Pour protéger leur droit de propriété, les héritiers peuvent demander au conjoint de faire un état de l'immeuble et un inventaire des meubles qui y sont situés.

Les droits d'habitation et d'usage ne sont ni d'application automatique, ni d'ordre public. Le conjoint n'en bénéficie que s'il en fait la demande et à la condition de ne pas en avoir été privé par le défunt.

La demande du conjoint doit être faite dans un délai d'un an à compter du veuvage, c'est-à-dire pendant l'année au cours de laquelle il bénéficie de la jouissance gratuite du logement. Aucune condition particulière de forme n'est prévue. En pratique, l'acte notarié doit être privilégié : il conserve la preuve de la demande et fait foi de sa date.

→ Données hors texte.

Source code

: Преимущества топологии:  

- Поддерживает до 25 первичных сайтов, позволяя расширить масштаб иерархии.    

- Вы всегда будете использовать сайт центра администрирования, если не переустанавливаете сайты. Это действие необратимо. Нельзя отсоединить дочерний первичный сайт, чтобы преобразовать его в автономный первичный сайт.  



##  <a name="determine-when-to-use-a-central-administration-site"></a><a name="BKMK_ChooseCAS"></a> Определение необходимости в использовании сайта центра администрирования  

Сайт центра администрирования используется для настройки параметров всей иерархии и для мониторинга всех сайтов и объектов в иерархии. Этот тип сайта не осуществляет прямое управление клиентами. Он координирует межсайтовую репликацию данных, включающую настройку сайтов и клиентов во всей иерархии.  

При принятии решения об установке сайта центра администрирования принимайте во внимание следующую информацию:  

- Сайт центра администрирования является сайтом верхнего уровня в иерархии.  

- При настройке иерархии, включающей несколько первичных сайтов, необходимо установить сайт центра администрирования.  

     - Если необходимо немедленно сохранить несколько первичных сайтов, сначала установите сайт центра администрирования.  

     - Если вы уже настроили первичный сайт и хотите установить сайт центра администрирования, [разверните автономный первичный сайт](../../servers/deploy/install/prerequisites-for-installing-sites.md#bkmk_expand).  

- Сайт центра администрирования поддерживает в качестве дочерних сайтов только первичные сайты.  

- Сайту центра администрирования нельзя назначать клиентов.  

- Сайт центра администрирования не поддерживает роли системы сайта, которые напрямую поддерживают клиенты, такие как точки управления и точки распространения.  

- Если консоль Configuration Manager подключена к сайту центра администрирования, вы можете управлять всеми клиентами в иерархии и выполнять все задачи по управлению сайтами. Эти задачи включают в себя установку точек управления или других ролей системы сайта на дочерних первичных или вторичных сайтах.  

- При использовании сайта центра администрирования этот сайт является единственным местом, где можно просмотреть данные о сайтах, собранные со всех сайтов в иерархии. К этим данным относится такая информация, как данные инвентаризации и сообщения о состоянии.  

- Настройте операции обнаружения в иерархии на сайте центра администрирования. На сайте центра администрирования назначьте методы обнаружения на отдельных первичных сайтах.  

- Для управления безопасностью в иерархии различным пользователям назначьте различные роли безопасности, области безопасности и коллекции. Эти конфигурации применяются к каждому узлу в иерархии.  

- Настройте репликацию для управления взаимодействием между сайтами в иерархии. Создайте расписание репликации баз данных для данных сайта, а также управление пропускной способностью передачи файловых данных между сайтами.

Ajoutons que le conjoint n'a de véritable intérêt à effectuer cette demande que s'il hérite du quart, de la moitié ou des trois quarts de la succession en pleine propriété. S'il hérite de toute la succession en usufruit, il n'a pas besoin du droit d'habitation pour conserver la jouissance de son logement, puisque l'usufruit lui assure des droits plus étendus. S'il hérite de toute la succession en pleine propriété, la demande est sans objet.

Tant qu'il continue à vivre dans le logement, le veuf ou la veuve conserve le bénéfice des droits d'habitation et d'usage, même s'il se remarie.

Il ne peut en principe ni les céder, ni les louer. Cependant, il peut donner le bien en location à usage d'habitation ou à usage professionnel pour se procurer les ressources nécessaires à de nouvelles conditions d'hébergement si le logement n'est plus adapté à ses besoins : nécessité de trouver un logement plus fonctionnel, de se rapprocher de ses enfants, etc. Le conjoint est à notre avis seul maître à bord pour définir ses besoins.

Le conjoint et les autres héritiers du défunt peuvent passer une convention pour convertir en rente viagère ou en capital les droits d'habitation et d'usage. S'il y a un enfant mineur ou un majeur protégé parmi les héritiers, la convention doit être autorisée par le juge.

Le conjoint survivant peut être privé
 de ses droits d'habitation et/ou d'usage

Le conjoint peut être privé par le défunt de ses droits d'habitation sur le logement et/ou d'usage sur le mobilier. Mais c'est en pratique assez rare :

  • ce n'est possible que par testament notarié. Un testament olographe (c'est-à-dire écrit en entier, date et signé de la main de son auteur) est inefficace, même s'il déshérite par ailleurs totalement le conjoint ;
  • si le conjoint recueille la totalité de la succession en usufruit, que ce soit par l'effet de la loi (en présence uniquement d'enfants communs) ou d'une donation au dernier vivant, la clause du testament le privant de ses droits sur son logement est par elle-même sans effet. Pour être efficace, la privation de droits doit s'accompagner du legs du logement à une tierce personne (un enfant, par exemple).

Au moment du partage de la succession

Le conjoint a priorité pour devenir propriétaire de son logement.

Si le conjoint hérite d'une quotité en pleine propriété (par exemple, un quart de la succession) et se retrouve de ce fait en indivision avec d'autres héritiers du défunt, il peut demander au juge de lui attribuer lors du partage :

  • son logement dès lors qu'il constituait déjà sa résidence à l'époque où il est devenu veuf ;
  •  les meubles qu'il contient ;
  • le véhicule du conjoint s'il lui est nécessaire pour les besoins de la vie courante, par exemple pour pouvoir rester dans son logement.

L'attribution préférentielle de la propriété du logement, de son mobilier et du véhicule est de droit pour le conjoint.

Si le conjoint attributaire du logement doit payer une soulte aux autres héritiers (parce que sa part dans la succession est inférieure à la valeur du logement), il bénéficie à concurrence de la moitié de cette soulte de délais de paiement spéciaux (jusqu’à 10 ans). Sauf convention contraire, les sommes restant dues portent intérêt au taux légal.